Long-lived anomalous thermal diffusion induced by elastic cell membranes on nearby particles
Abdallah Daddi-Moussa-Ider, Achim Guckenberger, Stephan Gekle

TL;DR
This paper presents an analytical theory showing that elastic cell membranes induce anomalous, subdiffusive behavior in nearby particles, extending residence times and potentially affecting biological processes.
Contribution
It introduces a fully analytical model demonstrating how membrane elasticity causes anomalous diffusion, a novel insight into particle-membrane interactions.
Findings
Transient subdiffusive regime lasts beyond 10 ms
Membrane elasticity can increase residence times by up to 50%
Analytical predictions are validated by numerical simulations
Abstract
The physical approach of a small particle (virus, medical drug) to the cell membrane represents the crucial first step before active internalization and is governed by thermal diffusion.
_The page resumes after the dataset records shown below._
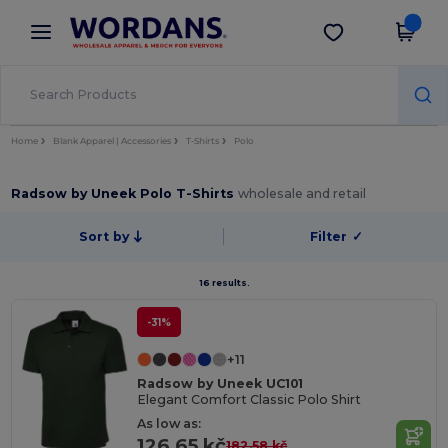
×
Wordans App
Get the app
Better prices on app!
Home
Blank Apparel | Accessories
T-Shirts
Polo
Radsow by Uneek Polo T-Shirts
wholesale and retail
Sort by
Filter
✓
16 results.
-31%
+11
Radsow by Uneek UC101
Elegant Comfort Classic Polo Shirt
As low as:
126.65 kč
182.58 kč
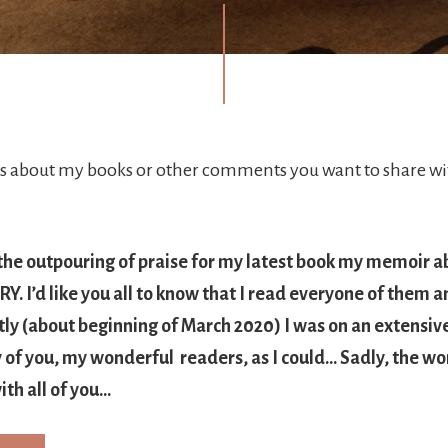
about my books or other comments you want to share wit
 the outpouring of praise for my latest book my memoir a
. I’d like you all to know that I read everyone of them a
tly (about beginning of March 2020) I was on an extensiv
of you, my wonderful readers, as I could… Sadly, the wor
ith all of you…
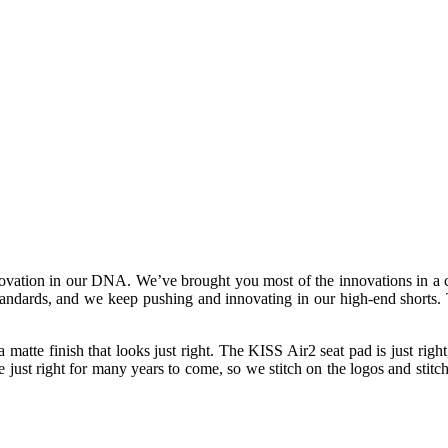
novation in our DNA. We’ve brought you most of the innovations in a cy
 standards, and we keep pushing and innovating in our high-end shorts. 
 a matte finish that looks just right. The KISS Air2 seat pad is just rig
just right for many years to come, so we stitch on the logos and stitch i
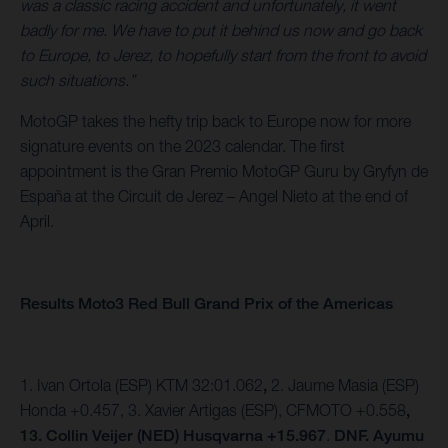
was a classic racing accident and unfortunately, it went
badly for me. We have to put it behind us now and go back
to Europe, to Jerez, to hopefully start from the front to avoid
such situations.”
MotoGP takes the hefty trip back to Europe now for more
signature events on the 2023 calendar. The first
appointment is the Gran Premio MotoGP Guru by Gryfyn de
España at the Circuit de Jerez – Angel Nieto at the end of
April.
Results Moto3 Red Bull Grand Prix of the Americas
1. Ivan Ortola (ESP) KTM 32:01.062
,
2. Jaume Masia (ESP)
Honda +0.457,
3. Xavier Artigas (ESP), CFMOTO +0.558
,
13. Collin Veijer (NED) Husqvarna +15.967
.
DNF. Ayumu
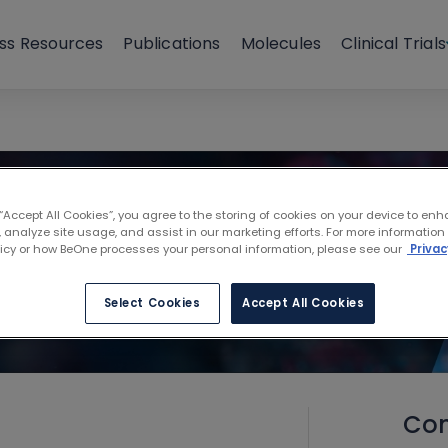
ss Resources
Publications
Molecules
Clinical Trials
 “Accept All Cookies”, you agree to the storing of cookies on your device to enh
 analyze site usage, and assist in our marketing efforts. For more information
licy or how BeOne processes your personal information, please see our
Privac
Select Cookies
Accept All Cookies
Con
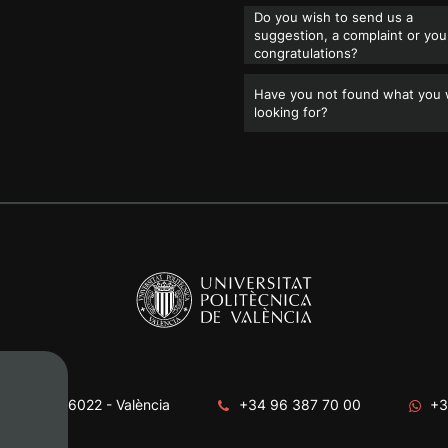
Do you wish to send us a
suggestion, a complaint or you
congratulations?
Have you not found what you
looking for?
era, s/n. 46022 - València
+34 96 387 70 00
+3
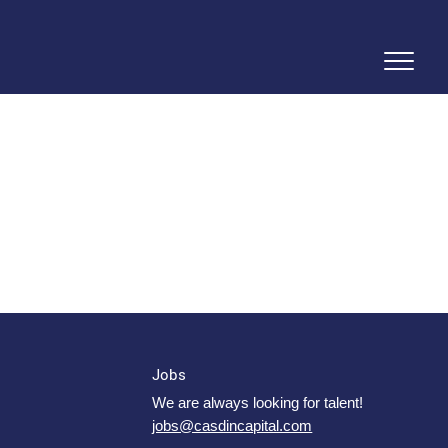
Jobs
We are always looking for talent!
jobs@casdincapital.com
Using a fully analytical theory we show that the stretching and bending of the elastic membrane by the approaching particle induces a memory in the system which leads to anomalous diffusion, even though the particle is immersed in a purely Newtonian liquid. For typical cell membranes the transient subdiffusive regime extends beyond 10 ms and can enhance residence times and possibly binding rates up to 50\%. Our analytical predictions are validated by numerical simulations.